Will Messi Leave Barcelona?
It is not realistic to think that Lionel Messi will leave Barcelona. He has no intention of letting Josep Maria Bartomeu have the last laugh.
The board’s strained relationship with the current group of players has been a well-documented saga. Right now, Messi’s only problem is Barcelona’s 57-year-old president. If the latter resigned today, Messi would only be happy to stay.
He will also have it in mind that the election is just around the corner, and Victor Font has repeatedly insisted that regardless of Ronald Koeman’s performance, Xavi Hernandez will be his managerial candidate.
All this may seem tempting to Messi, who will no doubt relish the prospect of working with his former teammate, but tempting, too, will be the idea of working with Guardiola, the man whom Messi called repeatedly to return after he left the Nou Camp in 2012.

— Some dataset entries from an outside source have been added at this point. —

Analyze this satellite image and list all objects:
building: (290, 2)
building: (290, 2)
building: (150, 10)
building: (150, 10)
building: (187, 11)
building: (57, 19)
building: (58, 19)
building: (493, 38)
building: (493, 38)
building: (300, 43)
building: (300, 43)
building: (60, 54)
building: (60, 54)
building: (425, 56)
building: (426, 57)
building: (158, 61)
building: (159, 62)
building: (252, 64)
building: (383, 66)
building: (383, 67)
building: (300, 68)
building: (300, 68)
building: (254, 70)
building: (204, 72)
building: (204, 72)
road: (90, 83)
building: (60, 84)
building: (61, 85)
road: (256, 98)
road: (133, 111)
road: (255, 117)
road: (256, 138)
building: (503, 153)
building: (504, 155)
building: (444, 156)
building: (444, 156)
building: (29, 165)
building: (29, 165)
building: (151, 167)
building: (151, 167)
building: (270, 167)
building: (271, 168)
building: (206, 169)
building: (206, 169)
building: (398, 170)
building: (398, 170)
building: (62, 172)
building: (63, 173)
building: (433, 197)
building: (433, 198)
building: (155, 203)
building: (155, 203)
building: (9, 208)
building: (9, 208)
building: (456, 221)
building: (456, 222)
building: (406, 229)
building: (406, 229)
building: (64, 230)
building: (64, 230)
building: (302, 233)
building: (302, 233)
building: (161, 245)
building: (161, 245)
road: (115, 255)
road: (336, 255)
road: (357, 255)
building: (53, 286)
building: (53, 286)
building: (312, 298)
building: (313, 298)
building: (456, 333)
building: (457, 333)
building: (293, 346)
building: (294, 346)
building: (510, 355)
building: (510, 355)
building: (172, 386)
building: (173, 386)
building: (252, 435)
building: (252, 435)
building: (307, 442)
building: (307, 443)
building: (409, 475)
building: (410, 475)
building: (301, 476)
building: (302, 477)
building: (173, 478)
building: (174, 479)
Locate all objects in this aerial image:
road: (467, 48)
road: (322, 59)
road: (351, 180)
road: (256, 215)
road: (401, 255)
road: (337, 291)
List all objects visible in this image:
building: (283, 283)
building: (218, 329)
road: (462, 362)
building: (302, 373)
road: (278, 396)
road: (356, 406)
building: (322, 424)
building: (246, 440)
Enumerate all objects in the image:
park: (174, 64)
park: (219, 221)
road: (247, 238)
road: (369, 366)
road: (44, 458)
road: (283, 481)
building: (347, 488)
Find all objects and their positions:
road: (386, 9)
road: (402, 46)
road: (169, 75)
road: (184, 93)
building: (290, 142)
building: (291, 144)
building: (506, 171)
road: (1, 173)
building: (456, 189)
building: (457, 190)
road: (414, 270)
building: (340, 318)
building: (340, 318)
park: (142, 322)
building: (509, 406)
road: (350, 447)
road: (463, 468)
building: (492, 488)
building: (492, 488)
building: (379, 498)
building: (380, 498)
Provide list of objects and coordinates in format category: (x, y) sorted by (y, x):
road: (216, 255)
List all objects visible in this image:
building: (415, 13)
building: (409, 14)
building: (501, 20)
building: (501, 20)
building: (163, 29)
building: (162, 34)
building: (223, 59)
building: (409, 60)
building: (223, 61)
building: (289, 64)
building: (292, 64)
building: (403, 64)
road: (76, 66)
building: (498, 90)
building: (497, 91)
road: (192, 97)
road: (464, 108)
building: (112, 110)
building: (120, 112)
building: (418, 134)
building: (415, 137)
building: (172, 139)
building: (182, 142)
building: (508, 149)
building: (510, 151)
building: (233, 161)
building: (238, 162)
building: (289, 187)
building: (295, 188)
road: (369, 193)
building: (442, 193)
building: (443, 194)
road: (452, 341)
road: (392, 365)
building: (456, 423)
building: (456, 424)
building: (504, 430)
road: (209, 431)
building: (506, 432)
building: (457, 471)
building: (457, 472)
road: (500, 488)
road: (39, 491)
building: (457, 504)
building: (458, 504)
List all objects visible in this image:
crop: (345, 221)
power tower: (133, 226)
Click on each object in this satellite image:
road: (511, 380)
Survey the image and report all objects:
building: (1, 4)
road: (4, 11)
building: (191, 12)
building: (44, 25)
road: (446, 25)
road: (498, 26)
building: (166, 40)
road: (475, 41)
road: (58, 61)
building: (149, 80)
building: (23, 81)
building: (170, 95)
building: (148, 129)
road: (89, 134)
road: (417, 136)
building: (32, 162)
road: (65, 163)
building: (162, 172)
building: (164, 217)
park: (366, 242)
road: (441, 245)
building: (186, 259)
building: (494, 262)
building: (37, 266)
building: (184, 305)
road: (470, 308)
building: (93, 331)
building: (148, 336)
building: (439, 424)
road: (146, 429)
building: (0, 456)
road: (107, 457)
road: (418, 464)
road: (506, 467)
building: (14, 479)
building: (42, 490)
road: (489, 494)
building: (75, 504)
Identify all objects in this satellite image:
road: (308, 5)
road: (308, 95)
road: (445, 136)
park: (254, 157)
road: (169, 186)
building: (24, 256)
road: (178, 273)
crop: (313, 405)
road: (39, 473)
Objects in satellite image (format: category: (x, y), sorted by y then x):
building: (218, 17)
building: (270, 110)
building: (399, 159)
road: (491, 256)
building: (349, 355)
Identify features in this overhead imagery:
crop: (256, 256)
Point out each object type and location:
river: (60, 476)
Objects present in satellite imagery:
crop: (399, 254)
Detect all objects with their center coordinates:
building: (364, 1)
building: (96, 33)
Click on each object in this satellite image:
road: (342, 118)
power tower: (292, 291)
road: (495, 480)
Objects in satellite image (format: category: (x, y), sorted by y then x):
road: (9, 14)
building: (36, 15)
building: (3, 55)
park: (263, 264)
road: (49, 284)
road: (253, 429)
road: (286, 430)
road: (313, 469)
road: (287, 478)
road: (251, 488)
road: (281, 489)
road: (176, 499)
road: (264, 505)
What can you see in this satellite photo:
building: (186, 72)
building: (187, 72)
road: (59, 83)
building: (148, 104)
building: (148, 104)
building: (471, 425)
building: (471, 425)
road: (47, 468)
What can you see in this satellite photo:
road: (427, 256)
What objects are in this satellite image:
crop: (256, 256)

But with the post-pandemic climate, and with the unpredictable nature of business, clubs are unwilling to spend big. Even if Manchester City do have the spending power, they will no doubt think hard and long about his release fee of £630 million.
Although City have said they would do ‘whatever it takes’ to sign Messi, surely it is a hyperbolic statement. For a 33-year-old player, even if it is the best player in the world, that kind of money would be better spent elsewhere. And the City chiefs know it.
All this leaves us with a sense that although Messi may be unhappy with his current condition at the Nou Camp, he will just have to swallow his displeasure and wait for Bartomeu to leave. It is not a pleasant solution, but there may not be a better alternative.
Barcelona and Messi should part ways, but it seems highly unlikely that they will.